Reflex responses of the oral musculature to electrical stimulation of sensory elements in the hard palate were studied in decerebrate rats. Activity in the suprahyoid muscles, the intrinsic and extrinsic tongue muscles and the jaw-closing muscles was recorded electromyographically; at the same time jaw positions were recorded. Muscle group-activity patterns depended on the place of stimulation and the strength of the stimulus. Stimulation of the antemolar region of the palate evoked:—at threshold stimulation, suprahyoid muscle activity (latency 6–7 ms) which did not result in jaw movement; with stimuli about 1.2–1.5 × threshold, enhancement of suprahyoid muscle activity resulting in a transient jaw opening (latency 15 ms, duration 35 ms) sometimes accompanied by tongue reactions (latency 15 ms, duration 5–10 ms); with stimuli about 1.5–3 × threshold, additional jaw-closing muscle reactions (latencies 5–10 ms and 15–20 ms) sometimes changing the transient jaw opening to a transient jaw closing (latency 15 ms, duration 35 ms). Stimulation of the intermolar region evoked:- at threshold stimulation, two bursts of activity in the intrinsic tongue muscles (latencies 15–20 ms and 40–60 ms) and reactions in the jaw-closing muscles (latency 50–80 ms) resulting in a long-lasting jaw closure; with stimuli about 1.2–1.5 × threshold, a gradual shift from the reactions at threshold to a suprahyoid muscle and jaw-closing muscle response of short latency (6–9 ms), causing fast transient jaw opening followed by prolonged jaw closing; with stimuli about 1.5–3 × threshold, only short latency suprahyoid and jaw-closing muscle reactions. The strongest stimuli at this level abolished the jaw-closing reflex and reinforced the jaw-opening reflex.
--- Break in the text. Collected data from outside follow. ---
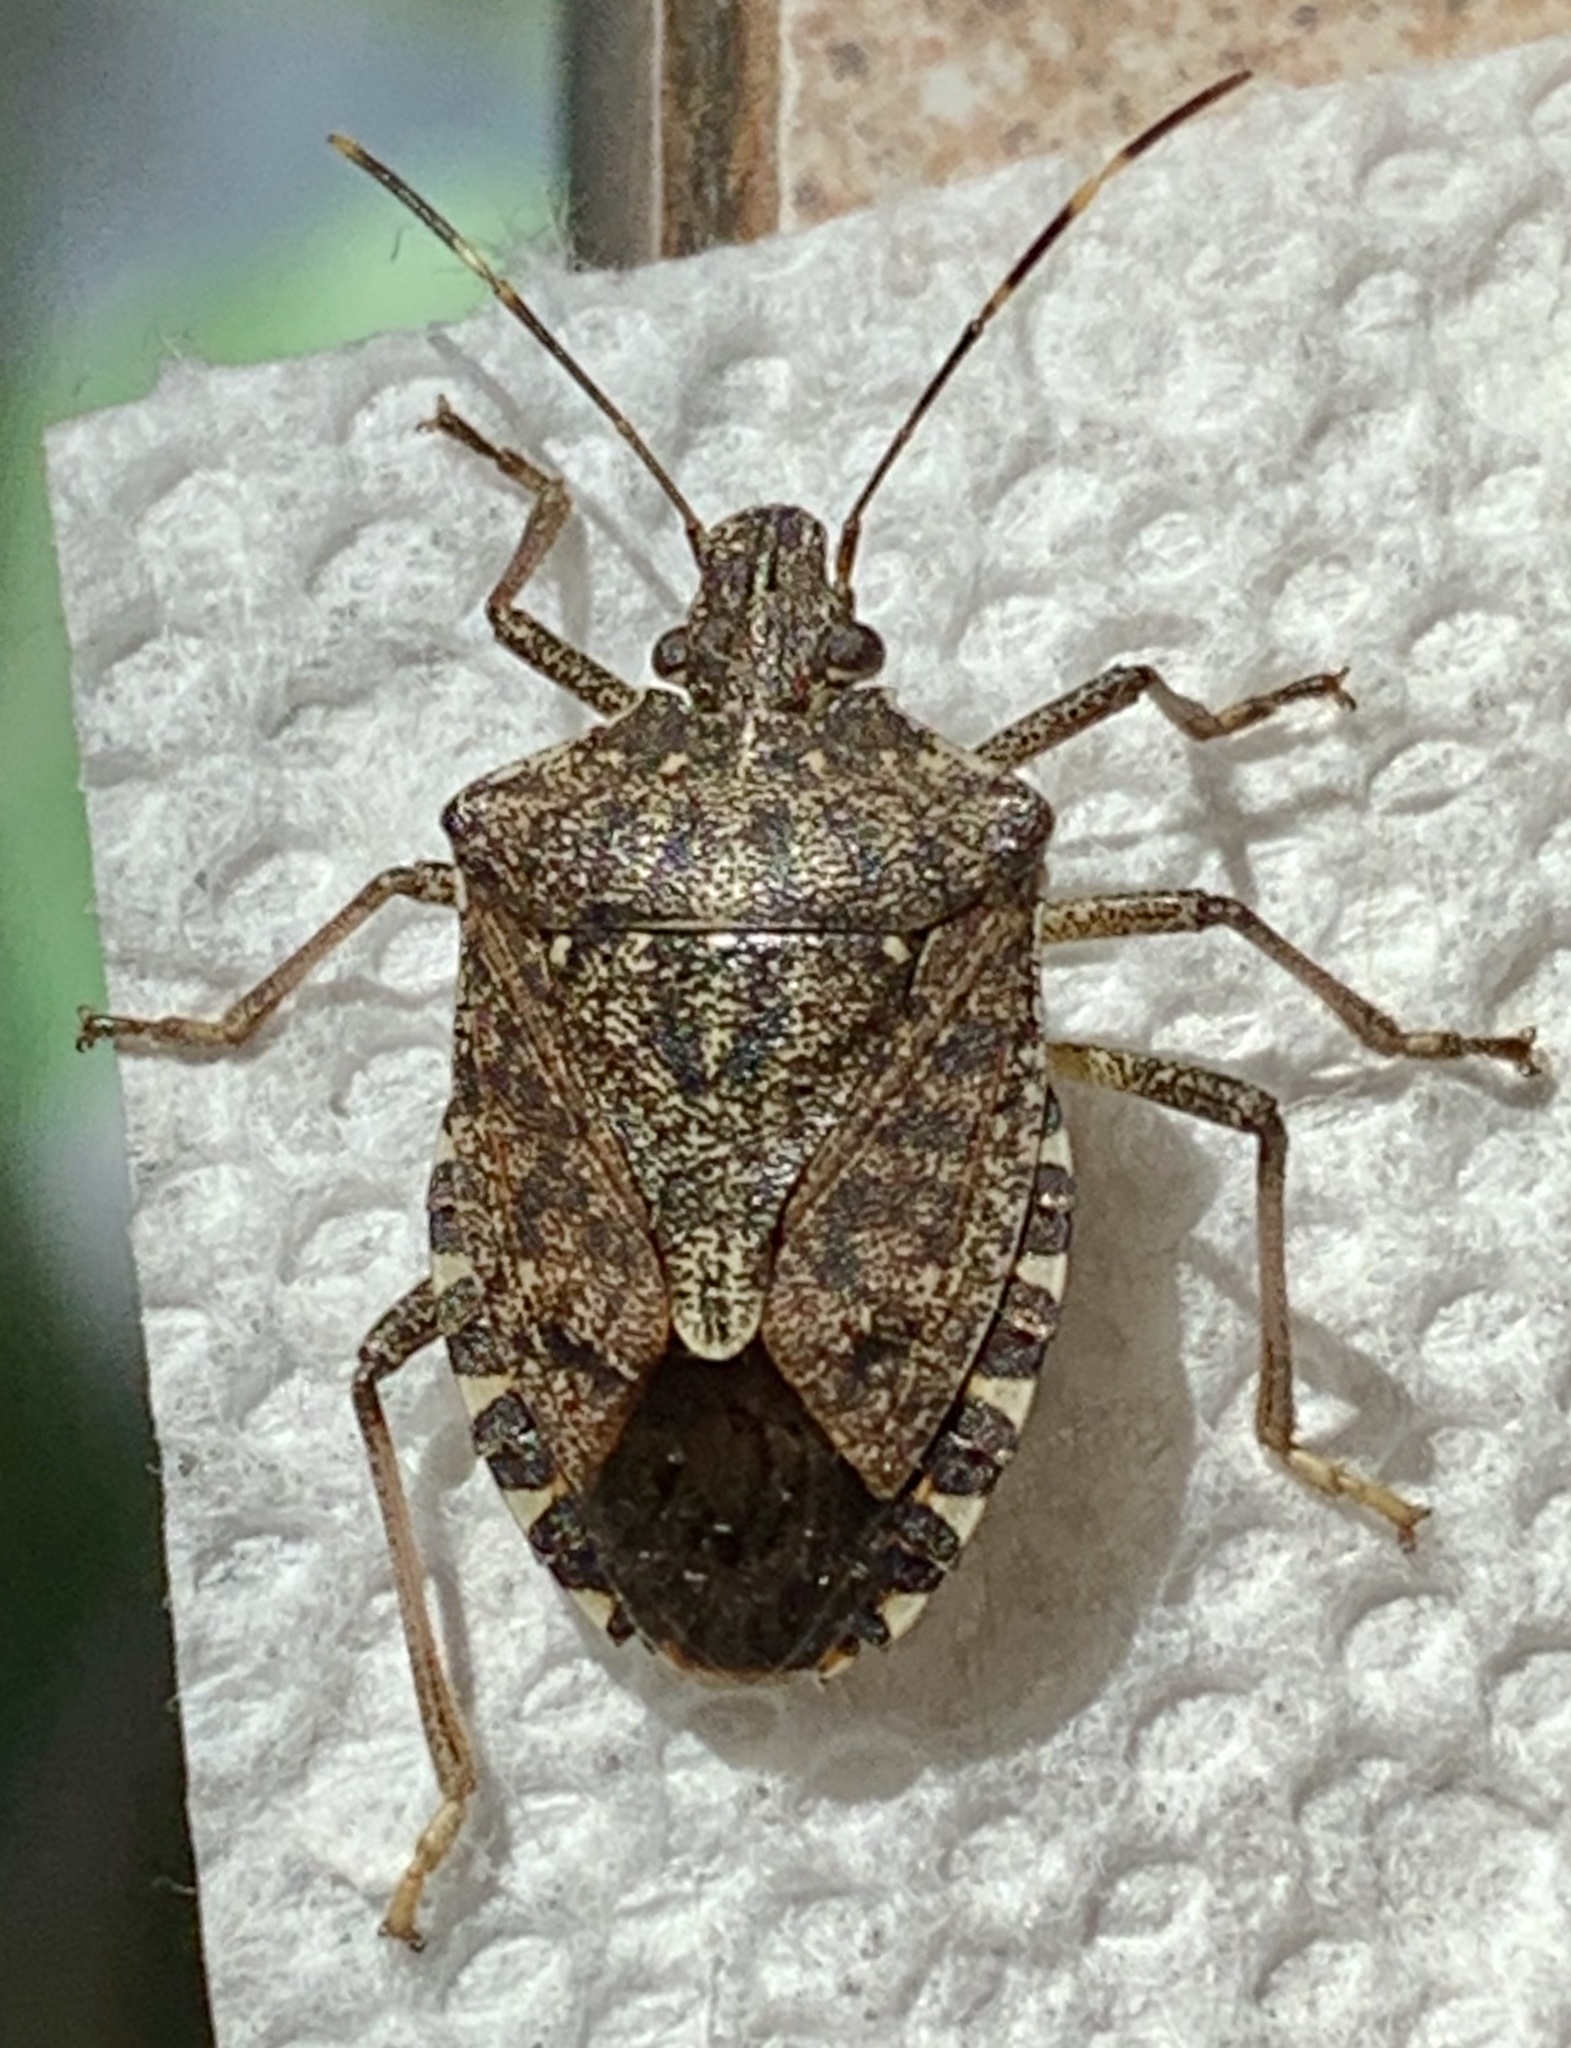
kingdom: Animalia
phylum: Arthropoda
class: Insecta
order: Hemiptera
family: Pentatomidae
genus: Euschistus
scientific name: Euschistus tristigmus
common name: Dusky stink bug
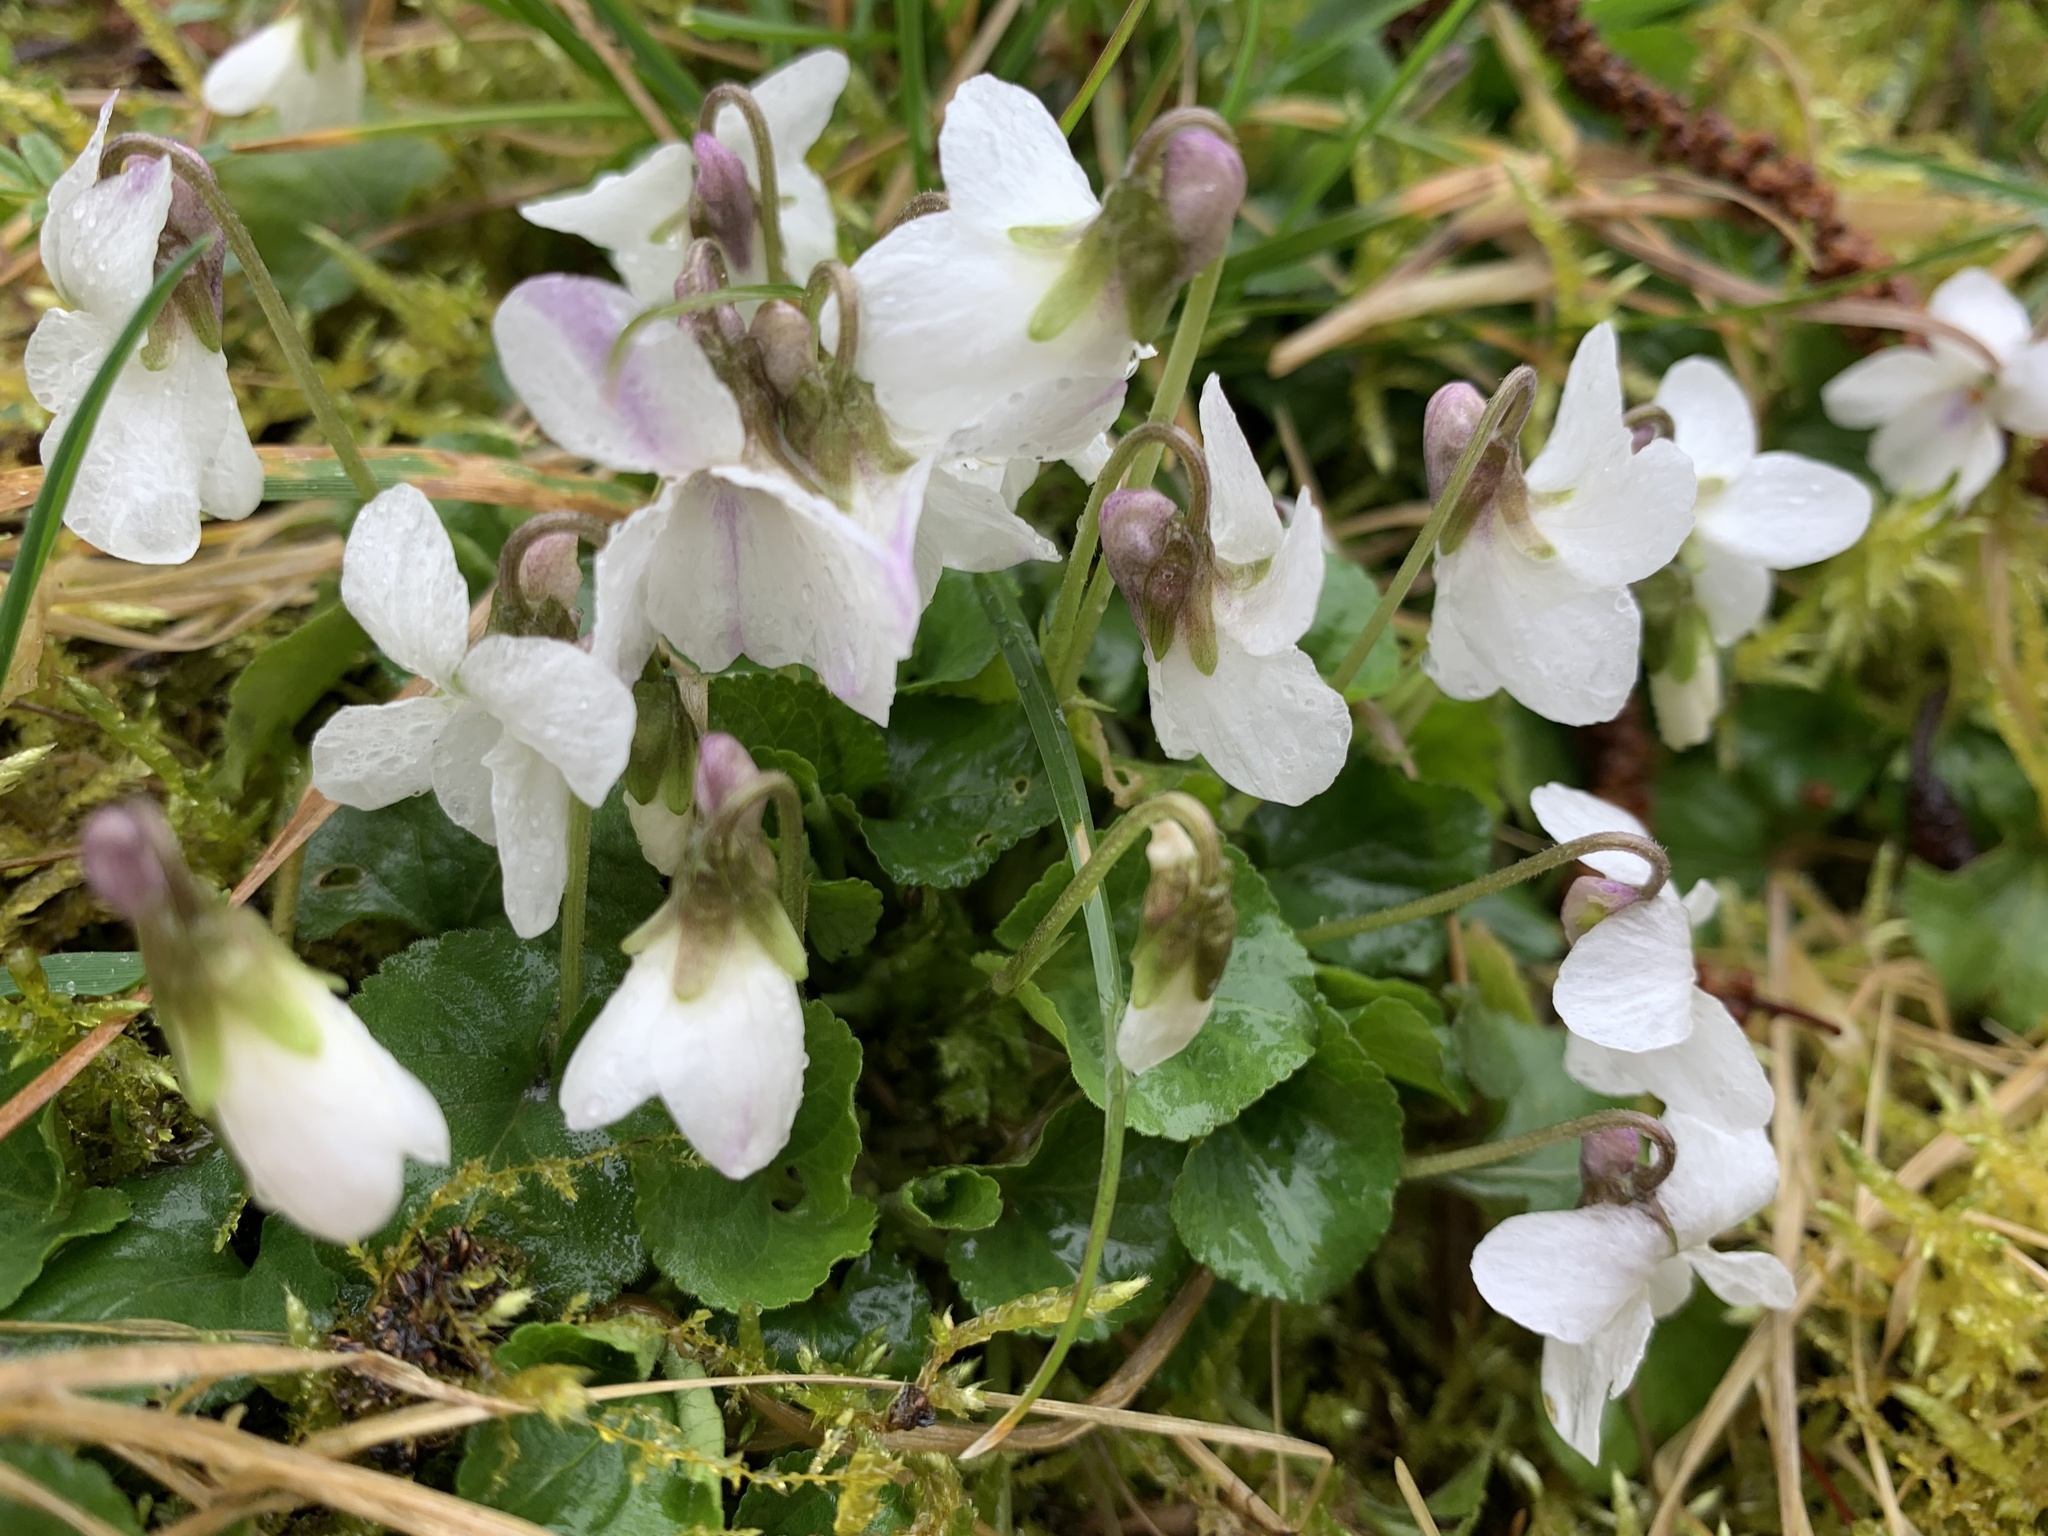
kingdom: Plantae
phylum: Tracheophyta
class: Magnoliopsida
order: Malpighiales
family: Violaceae
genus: Viola
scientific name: Viola odorata
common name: Sweet violet
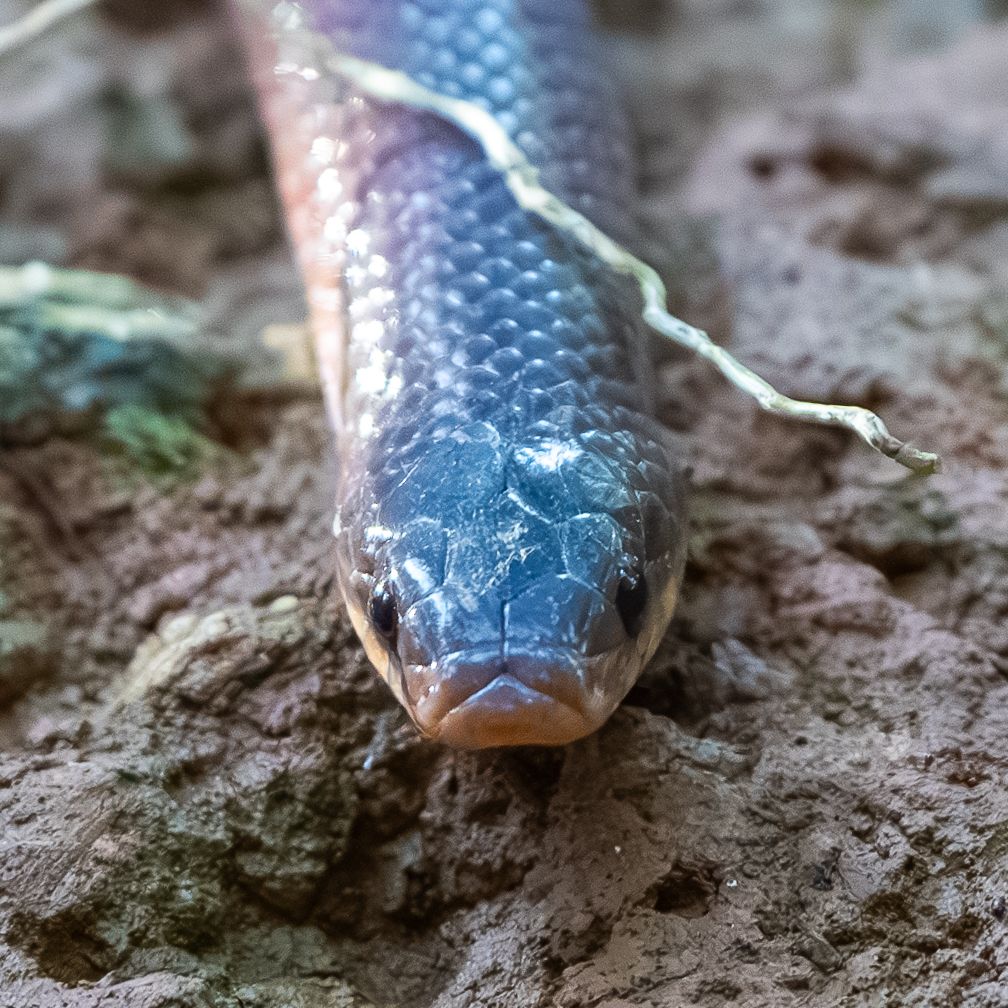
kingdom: Animalia
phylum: Chordata
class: Squamata
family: Colubridae
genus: Stenorrhina
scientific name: Stenorrhina degenhardtii
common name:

Stimulation of the intermolar region with two equal stimuli (1.2–1.5 × threshold) and several time intervals showed the following reaction pattern:- At very short intervals (1–7 ms), the jaw-closing reflex was suppressed; intervals larger than 6 ms evoked two bursts in the anterior digastric muscles. At about 12-ms intervals, the second reflex disappeared but reappeared at intervals larger than 30–40 ms, being equal to conditioning value at intervals larger than 60 ms. At stimulus intervals up to 200 ms a second stimulus did not produce a second response of the jaw-closing muscles (long-latency closing reflex).